Let $\Delta=\{\alpha_1,\dots,\alpha_n\}$ be a basis of a root system $R$ and $W=\langle s_\alpha\mid \alpha \in \Delta\rangle$ the Weylgroup
Let $\lambda>0$ and $R'=\{\lambda\alpha\mid\alpha \in R\}$. Now I want to show that $R'$ has the same Weyl group as $R$.
I have the following idea: Let $\Delta'=\{\alpha'_1,\dots,\alpha'_n\}\subset R'$ be a basis and $W'=\langle s_{\alpha'}\mid\alpha' \in \Delta'\rangle$ Then for $\alpha' \in \Delta', \beta'\in R'$ it follows $$s_{\alpha'}(\beta')=\beta'-\frac{2(\beta',\alpha')}{(\alpha',\alpha')}\alpha'=\lambda\beta-\frac {2\lambda^2(\beta,\alpha)}{\lambda^2(\alpha,\alpha)} \lambda\alpha = \lambda(s_\alpha(\beta))$$
So according to my computation it breaks down to show $s_\alpha(\beta)=\lambda s_\alpha(\beta)$. Since $s_\alpha$ is a reflection I am not sure what the additional factor $\lambda$ mean. It could mean that it just means an additional stretching (if $\lambda >1$) or a compression (if $\lambda <1$) after the reflection. However, the reflection should be the same because it is not affected by this action.

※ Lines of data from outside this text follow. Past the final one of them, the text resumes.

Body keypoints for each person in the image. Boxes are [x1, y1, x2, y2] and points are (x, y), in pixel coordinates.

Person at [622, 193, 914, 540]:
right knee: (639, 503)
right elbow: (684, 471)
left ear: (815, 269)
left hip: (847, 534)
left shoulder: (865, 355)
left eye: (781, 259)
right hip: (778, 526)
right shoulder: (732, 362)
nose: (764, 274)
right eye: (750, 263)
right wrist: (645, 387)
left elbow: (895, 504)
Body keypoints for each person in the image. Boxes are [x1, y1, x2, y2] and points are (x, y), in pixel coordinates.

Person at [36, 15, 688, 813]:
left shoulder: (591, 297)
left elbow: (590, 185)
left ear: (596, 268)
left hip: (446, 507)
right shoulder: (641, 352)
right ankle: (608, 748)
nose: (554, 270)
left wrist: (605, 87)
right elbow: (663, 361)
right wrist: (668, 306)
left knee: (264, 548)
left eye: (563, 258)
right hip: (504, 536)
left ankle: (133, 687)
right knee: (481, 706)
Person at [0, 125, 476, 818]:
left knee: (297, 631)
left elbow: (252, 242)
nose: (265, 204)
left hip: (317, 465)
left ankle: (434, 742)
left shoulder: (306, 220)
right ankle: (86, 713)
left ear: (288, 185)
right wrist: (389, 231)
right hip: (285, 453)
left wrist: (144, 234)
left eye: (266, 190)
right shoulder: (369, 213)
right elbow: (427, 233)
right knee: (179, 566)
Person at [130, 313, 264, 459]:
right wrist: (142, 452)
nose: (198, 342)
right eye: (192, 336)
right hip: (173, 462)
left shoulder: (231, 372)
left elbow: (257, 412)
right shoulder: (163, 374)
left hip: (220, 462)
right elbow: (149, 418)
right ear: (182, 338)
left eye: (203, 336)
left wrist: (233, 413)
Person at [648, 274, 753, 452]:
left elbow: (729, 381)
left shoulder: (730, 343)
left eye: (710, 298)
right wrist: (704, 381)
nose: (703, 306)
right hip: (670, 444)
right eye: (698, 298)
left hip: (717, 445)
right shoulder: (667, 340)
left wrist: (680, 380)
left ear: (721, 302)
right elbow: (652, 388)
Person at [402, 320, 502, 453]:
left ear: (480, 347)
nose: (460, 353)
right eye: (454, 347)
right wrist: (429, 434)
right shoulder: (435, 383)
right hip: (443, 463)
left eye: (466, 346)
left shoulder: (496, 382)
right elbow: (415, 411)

I hope someone can tell me if this is right or where my mistake is. Thanks for your help
You have shown that $s_{\alpha'}(\beta')=\lambda s_{\alpha}(\beta)$. Note that since $s_{\alpha}$ is a linear operator, $$\lambda s_{\alpha}(\beta)=s_{\alpha}(\lambda \beta)=s_\alpha(\beta').$$ Since $\beta'$ is arbitrary, you've shown that $s_{\alpha'}=s_{\alpha}$ for every $\alpha'$. Therefore, $W=W'$.